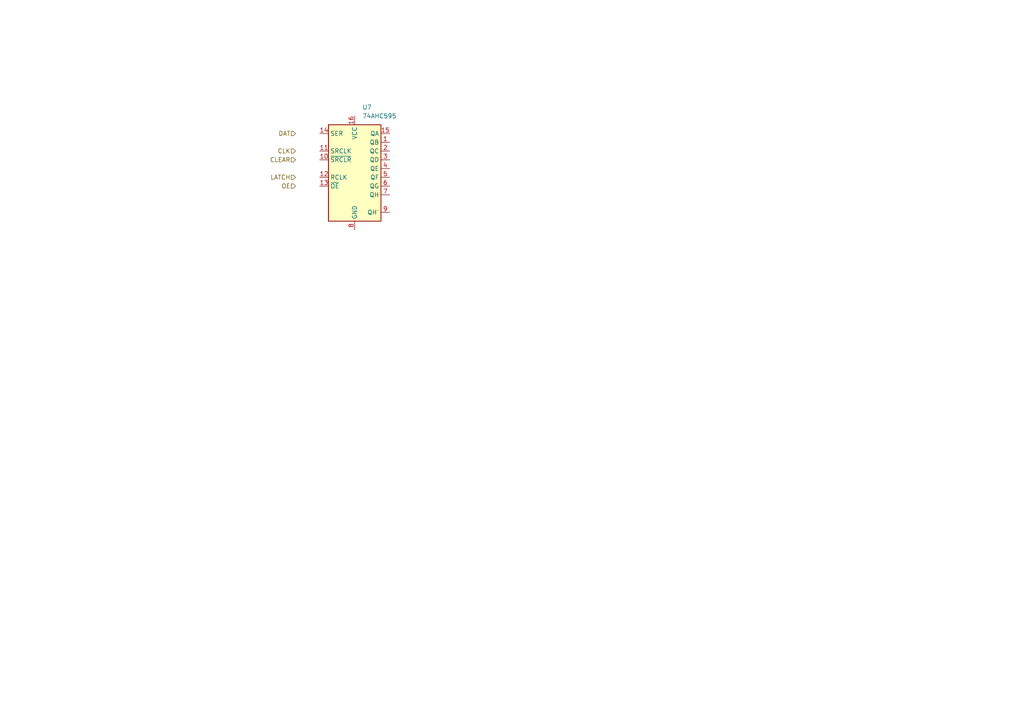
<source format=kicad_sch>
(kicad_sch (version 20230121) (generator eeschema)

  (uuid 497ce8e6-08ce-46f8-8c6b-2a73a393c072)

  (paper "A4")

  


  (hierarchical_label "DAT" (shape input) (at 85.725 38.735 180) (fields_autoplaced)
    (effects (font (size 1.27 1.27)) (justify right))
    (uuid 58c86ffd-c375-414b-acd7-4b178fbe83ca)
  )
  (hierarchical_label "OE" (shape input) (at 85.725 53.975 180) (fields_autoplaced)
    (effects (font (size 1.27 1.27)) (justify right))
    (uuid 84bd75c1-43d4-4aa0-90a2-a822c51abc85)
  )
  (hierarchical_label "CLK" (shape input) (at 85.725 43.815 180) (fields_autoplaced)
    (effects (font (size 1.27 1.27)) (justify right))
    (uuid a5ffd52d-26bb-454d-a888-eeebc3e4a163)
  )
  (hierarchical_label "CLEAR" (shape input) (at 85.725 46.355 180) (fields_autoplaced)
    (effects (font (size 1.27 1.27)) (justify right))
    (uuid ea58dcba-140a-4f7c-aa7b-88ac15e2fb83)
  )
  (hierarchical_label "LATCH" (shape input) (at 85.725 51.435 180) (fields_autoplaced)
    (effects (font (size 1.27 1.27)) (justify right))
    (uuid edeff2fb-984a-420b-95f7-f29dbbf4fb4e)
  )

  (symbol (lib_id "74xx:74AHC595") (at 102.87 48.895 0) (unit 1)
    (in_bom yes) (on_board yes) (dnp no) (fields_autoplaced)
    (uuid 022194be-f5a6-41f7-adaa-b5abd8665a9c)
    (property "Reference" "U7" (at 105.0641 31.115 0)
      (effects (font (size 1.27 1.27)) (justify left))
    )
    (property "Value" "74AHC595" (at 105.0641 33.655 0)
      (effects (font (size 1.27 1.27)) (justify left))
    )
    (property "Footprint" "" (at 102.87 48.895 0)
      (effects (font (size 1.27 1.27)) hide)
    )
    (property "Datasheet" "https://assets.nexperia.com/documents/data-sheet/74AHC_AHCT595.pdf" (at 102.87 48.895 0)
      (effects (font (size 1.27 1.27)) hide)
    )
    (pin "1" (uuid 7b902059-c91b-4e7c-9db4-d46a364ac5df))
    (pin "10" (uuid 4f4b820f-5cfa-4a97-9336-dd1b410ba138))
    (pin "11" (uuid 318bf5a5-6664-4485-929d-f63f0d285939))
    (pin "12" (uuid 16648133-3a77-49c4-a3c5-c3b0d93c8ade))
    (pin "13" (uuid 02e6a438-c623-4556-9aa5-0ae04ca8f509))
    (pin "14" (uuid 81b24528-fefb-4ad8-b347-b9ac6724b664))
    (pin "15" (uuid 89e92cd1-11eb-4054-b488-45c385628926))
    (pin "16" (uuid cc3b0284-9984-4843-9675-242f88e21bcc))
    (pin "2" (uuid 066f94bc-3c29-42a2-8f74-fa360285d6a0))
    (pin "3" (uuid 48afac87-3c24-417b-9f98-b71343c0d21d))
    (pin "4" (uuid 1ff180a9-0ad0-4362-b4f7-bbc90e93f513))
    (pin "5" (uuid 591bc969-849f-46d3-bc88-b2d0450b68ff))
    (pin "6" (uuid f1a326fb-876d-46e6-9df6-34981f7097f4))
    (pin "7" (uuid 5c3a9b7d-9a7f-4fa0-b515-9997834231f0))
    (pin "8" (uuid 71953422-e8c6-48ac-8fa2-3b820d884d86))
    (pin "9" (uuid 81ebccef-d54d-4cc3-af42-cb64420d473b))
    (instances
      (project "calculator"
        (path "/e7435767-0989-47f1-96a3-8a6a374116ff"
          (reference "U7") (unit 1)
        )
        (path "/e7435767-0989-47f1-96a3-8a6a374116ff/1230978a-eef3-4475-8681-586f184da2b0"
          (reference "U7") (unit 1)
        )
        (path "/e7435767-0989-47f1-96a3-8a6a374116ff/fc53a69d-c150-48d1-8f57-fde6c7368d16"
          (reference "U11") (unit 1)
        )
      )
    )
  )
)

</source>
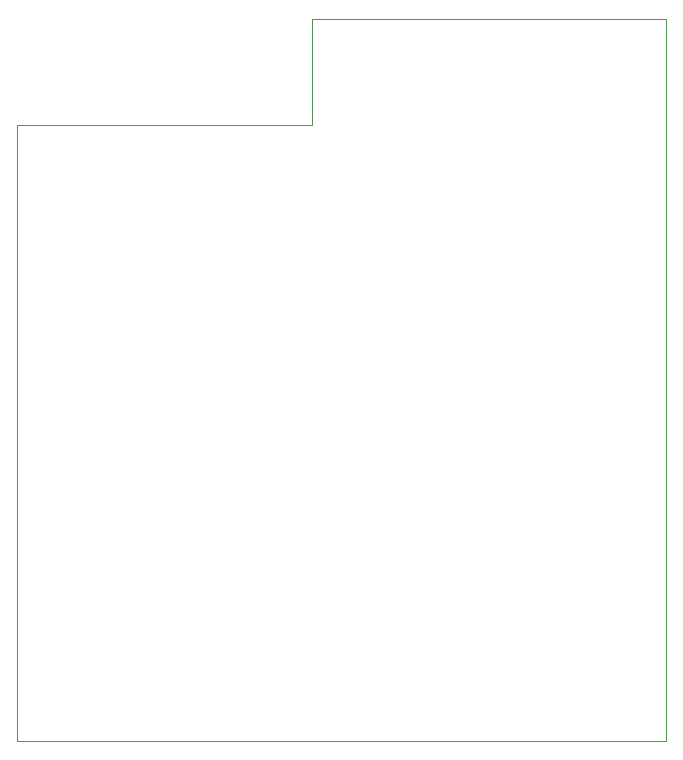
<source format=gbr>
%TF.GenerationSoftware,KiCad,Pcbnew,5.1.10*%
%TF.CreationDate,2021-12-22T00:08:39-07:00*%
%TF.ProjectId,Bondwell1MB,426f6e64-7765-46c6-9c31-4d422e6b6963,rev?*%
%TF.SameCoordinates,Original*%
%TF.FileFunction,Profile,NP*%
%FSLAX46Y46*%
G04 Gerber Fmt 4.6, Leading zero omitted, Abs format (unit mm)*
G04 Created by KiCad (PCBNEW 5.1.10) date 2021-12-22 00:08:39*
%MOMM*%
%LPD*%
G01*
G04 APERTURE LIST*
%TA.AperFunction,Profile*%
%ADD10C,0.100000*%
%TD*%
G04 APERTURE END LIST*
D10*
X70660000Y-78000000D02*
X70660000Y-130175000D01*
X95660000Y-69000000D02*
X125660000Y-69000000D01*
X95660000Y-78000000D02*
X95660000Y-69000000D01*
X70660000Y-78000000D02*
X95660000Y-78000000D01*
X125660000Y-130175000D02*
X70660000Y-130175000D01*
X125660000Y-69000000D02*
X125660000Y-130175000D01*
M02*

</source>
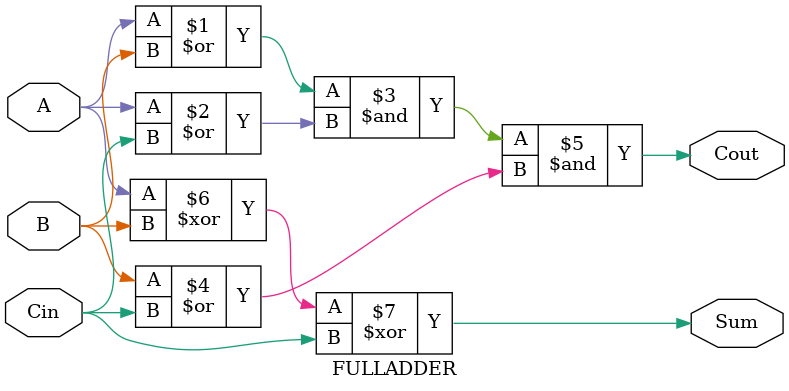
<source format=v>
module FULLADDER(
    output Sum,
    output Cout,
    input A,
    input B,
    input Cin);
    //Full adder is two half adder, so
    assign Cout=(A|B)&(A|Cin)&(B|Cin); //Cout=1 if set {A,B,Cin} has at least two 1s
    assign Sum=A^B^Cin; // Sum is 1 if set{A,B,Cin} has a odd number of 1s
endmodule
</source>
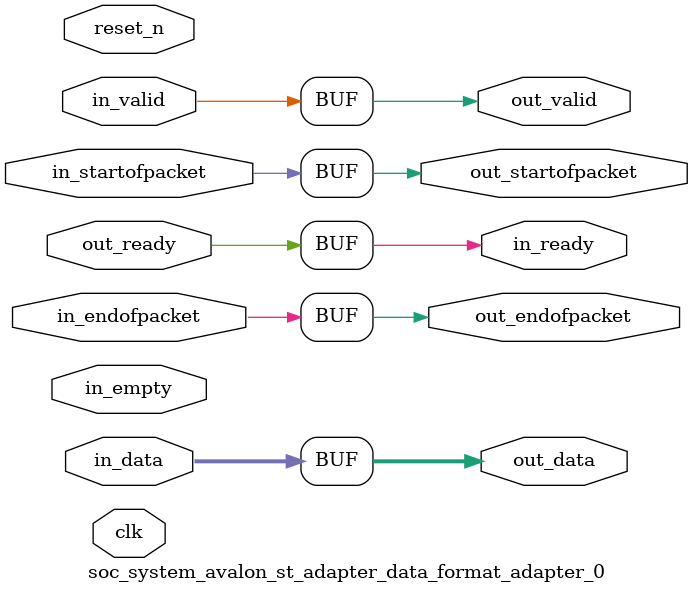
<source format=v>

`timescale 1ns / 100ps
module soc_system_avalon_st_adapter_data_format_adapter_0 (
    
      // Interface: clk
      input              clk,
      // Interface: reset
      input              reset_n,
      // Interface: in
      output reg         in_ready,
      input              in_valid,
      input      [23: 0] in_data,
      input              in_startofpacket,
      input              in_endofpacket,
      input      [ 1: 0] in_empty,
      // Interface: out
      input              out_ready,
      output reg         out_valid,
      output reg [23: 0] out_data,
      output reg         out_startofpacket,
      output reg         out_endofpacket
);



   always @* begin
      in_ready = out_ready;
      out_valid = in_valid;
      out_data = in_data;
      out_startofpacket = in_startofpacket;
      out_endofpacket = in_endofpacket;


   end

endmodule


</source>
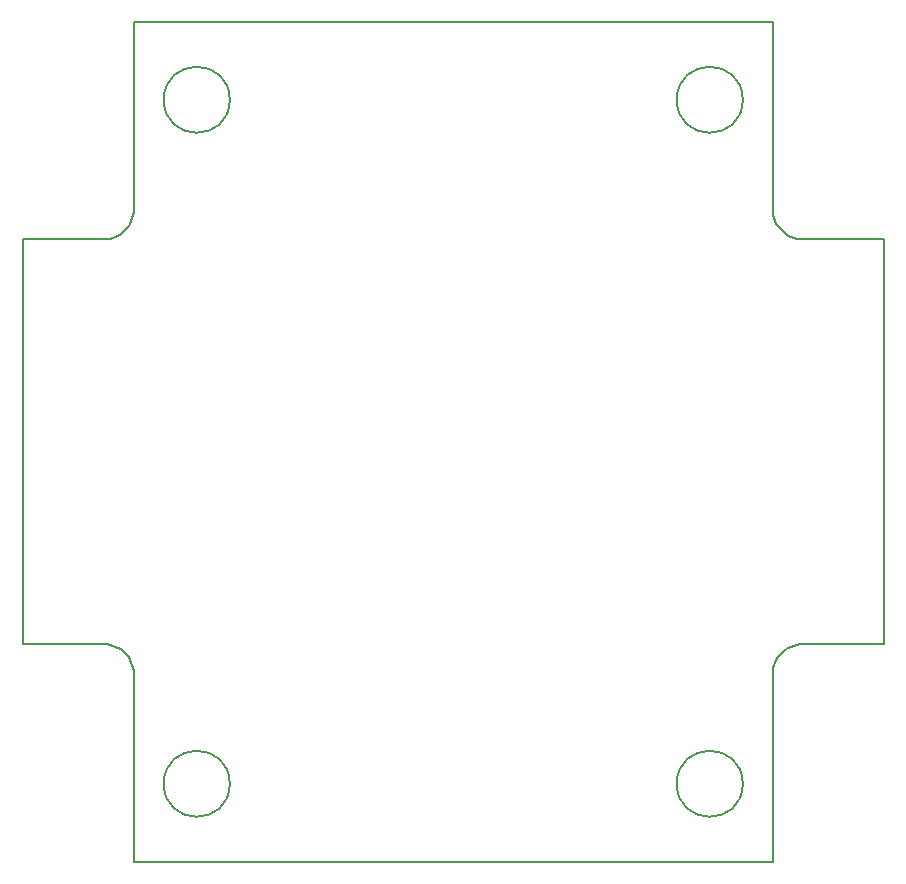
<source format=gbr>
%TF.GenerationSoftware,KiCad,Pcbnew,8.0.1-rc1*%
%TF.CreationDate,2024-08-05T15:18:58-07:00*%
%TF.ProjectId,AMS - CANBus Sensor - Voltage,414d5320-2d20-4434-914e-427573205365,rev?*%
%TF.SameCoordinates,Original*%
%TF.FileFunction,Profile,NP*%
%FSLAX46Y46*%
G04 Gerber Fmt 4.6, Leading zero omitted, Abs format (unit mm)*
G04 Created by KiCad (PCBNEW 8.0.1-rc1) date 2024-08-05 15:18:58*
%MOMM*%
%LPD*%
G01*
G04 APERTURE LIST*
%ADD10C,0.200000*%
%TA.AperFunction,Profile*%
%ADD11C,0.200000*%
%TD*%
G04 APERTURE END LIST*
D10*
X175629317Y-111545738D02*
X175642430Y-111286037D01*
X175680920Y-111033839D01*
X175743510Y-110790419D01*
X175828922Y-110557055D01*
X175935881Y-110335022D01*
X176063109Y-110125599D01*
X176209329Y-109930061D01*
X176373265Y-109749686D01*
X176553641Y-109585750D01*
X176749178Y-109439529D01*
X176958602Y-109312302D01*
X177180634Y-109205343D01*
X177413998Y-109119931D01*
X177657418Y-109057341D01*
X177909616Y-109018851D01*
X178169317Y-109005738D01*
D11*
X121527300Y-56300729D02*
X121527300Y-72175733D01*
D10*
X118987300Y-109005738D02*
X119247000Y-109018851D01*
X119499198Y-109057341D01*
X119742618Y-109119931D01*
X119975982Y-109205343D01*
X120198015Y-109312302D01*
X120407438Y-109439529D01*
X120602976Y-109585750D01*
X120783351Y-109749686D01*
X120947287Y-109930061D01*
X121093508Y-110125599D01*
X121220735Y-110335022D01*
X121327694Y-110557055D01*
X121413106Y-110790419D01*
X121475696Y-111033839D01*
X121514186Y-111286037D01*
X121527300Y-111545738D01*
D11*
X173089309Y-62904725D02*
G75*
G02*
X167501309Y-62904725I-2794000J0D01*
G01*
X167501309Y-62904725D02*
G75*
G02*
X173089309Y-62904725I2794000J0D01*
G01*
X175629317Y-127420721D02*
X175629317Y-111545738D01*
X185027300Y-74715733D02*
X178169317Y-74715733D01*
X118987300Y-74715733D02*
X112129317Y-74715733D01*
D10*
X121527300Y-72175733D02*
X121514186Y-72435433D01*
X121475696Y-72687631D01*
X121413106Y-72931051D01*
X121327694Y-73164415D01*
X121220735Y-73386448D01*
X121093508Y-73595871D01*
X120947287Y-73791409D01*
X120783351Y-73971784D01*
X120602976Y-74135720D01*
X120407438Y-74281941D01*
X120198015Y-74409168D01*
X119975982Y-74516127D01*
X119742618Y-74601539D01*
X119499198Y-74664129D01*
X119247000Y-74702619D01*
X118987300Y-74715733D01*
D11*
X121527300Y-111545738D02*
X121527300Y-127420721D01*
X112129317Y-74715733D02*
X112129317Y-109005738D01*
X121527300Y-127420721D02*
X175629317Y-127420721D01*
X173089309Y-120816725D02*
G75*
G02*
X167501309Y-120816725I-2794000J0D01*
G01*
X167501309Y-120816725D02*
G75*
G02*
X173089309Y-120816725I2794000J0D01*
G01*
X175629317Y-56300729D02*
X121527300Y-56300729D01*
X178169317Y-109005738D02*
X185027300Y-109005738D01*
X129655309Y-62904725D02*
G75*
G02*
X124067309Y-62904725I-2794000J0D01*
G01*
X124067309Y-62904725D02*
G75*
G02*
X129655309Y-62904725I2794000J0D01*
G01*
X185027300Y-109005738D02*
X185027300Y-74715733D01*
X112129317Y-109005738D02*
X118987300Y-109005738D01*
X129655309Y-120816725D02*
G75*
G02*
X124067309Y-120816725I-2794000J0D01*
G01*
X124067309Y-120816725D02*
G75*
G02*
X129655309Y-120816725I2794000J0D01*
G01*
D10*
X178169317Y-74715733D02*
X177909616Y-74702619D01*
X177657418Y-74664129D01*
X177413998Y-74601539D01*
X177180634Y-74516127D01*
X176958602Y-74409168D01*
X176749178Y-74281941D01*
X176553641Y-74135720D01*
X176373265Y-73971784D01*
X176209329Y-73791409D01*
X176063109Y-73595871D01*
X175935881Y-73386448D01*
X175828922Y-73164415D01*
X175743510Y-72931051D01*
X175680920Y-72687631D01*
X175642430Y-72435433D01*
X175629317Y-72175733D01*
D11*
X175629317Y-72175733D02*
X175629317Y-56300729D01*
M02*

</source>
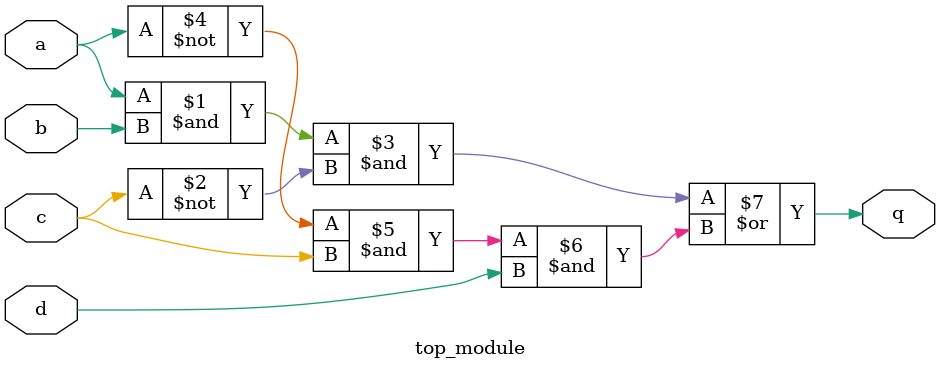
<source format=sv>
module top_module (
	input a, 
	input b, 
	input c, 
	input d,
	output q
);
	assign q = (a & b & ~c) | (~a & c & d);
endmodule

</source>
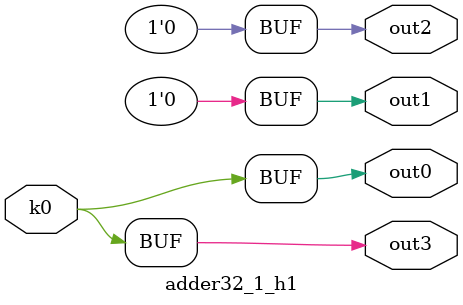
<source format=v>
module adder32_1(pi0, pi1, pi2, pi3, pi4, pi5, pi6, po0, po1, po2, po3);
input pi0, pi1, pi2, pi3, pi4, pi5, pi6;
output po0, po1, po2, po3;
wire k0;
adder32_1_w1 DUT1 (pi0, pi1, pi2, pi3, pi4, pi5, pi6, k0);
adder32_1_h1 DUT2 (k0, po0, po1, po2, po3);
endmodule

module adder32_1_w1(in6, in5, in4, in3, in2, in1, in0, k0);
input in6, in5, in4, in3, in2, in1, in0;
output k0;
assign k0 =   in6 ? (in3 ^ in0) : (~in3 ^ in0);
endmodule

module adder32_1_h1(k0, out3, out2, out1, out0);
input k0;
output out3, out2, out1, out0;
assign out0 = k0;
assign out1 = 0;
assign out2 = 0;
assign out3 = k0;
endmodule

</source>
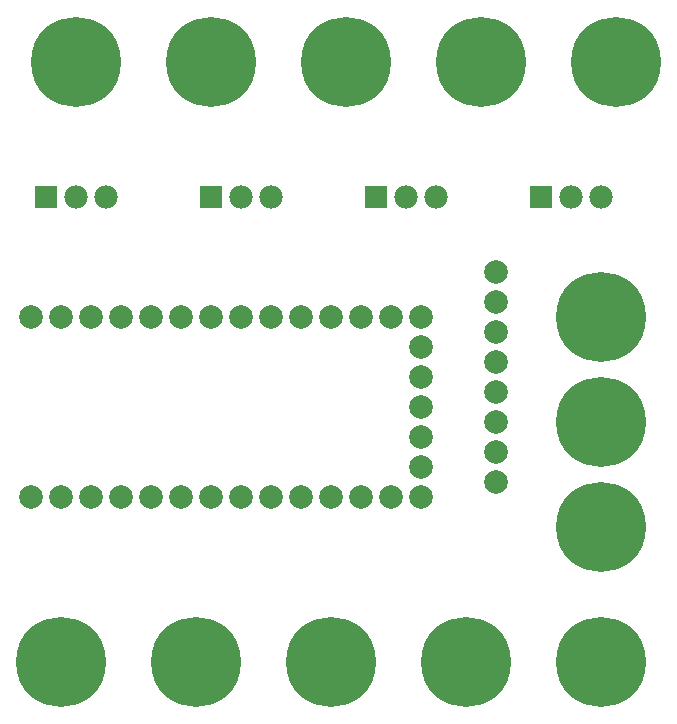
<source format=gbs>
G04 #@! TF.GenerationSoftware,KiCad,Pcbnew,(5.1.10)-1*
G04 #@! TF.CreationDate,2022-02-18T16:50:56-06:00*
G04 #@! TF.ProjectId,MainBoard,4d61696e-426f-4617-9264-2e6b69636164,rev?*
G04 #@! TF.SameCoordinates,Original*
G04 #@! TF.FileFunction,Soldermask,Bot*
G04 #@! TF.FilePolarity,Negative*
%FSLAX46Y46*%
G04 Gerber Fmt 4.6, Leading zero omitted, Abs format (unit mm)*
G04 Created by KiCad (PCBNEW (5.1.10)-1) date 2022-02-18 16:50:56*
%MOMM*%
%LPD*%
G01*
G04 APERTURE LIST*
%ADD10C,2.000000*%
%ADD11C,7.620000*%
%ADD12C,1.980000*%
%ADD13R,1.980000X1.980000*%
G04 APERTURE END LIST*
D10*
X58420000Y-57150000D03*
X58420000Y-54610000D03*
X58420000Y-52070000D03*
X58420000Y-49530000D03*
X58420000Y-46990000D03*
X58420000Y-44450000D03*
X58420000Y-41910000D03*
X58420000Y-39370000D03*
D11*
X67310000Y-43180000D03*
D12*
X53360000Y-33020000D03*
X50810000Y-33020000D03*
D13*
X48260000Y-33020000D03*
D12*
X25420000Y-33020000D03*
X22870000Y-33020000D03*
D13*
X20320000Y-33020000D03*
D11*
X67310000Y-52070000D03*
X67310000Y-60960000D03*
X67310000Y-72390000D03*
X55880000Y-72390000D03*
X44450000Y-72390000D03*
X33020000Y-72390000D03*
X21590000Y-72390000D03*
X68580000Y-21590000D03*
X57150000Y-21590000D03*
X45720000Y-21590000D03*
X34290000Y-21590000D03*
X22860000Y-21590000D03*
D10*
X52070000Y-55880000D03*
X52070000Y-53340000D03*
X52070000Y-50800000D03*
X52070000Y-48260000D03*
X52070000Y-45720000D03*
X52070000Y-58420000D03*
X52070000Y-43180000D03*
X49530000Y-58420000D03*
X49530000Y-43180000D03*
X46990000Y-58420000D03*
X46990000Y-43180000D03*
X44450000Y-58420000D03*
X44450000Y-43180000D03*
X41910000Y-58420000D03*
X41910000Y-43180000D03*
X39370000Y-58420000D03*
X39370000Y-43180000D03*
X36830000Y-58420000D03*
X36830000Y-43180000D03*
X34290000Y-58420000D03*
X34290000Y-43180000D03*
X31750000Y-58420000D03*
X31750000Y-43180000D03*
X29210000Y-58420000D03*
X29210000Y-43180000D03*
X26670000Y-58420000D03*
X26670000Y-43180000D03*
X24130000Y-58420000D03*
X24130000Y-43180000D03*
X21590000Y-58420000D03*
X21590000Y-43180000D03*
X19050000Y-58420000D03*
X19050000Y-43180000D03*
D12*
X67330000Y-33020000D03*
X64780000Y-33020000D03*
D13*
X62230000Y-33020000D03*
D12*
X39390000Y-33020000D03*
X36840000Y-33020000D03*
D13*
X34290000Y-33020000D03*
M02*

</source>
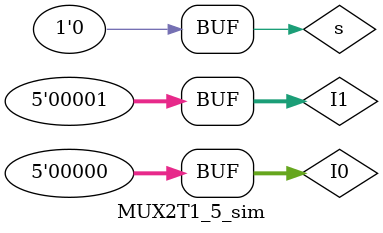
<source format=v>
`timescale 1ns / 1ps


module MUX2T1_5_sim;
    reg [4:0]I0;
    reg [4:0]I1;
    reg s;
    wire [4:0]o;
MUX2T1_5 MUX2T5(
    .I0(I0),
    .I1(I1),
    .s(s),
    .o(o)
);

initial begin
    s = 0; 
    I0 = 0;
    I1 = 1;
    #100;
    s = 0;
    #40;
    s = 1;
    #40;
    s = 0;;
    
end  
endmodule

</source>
......
Task item: Using the records above, copy word for word the line with "X129655309Y-62904725D02*", the line with "X175642430Y-72435433D01*", and every line between them.

Answer:
X129655309Y-62904725D02*
G75*
G02*
X124067309Y-62904725I-2794000J0D01*
G01*
X124067309Y-62904725D02*
G75*
G02*
X129655309Y-62904725I2794000J0D01*
G01*
X185027300Y-109005738D02*
X185027300Y-74715733D01*
X112129317Y-109005738D02*
X118987300Y-109005738D01*
X129655309Y-120816725D02*
G75*
G02*
X124067309Y-120816725I-2794000J0D01*
G01*
X124067309Y-120816725D02*
G75*
G02*
X129655309Y-120816725I2794000J0D01*
G01*
D10*
X178169317Y-74715733D02*
X177909616Y-74702619D01*
X177657418Y-74664129D01*
X177413998Y-74601539D01*
X177180634Y-74516127D01*
X176958602Y-74409168D01*
X176749178Y-74281941D01*
X176553641Y-74135720D01*
X176373265Y-73971784D01*
X176209329Y-73791409D01*
X176063109Y-73595871D01*
X175935881Y-73386448D01*
X175828922Y-73164415D01*
X175743510Y-72931051D01*
X175680920Y-72687631D01*
X175642430Y-72435433D01*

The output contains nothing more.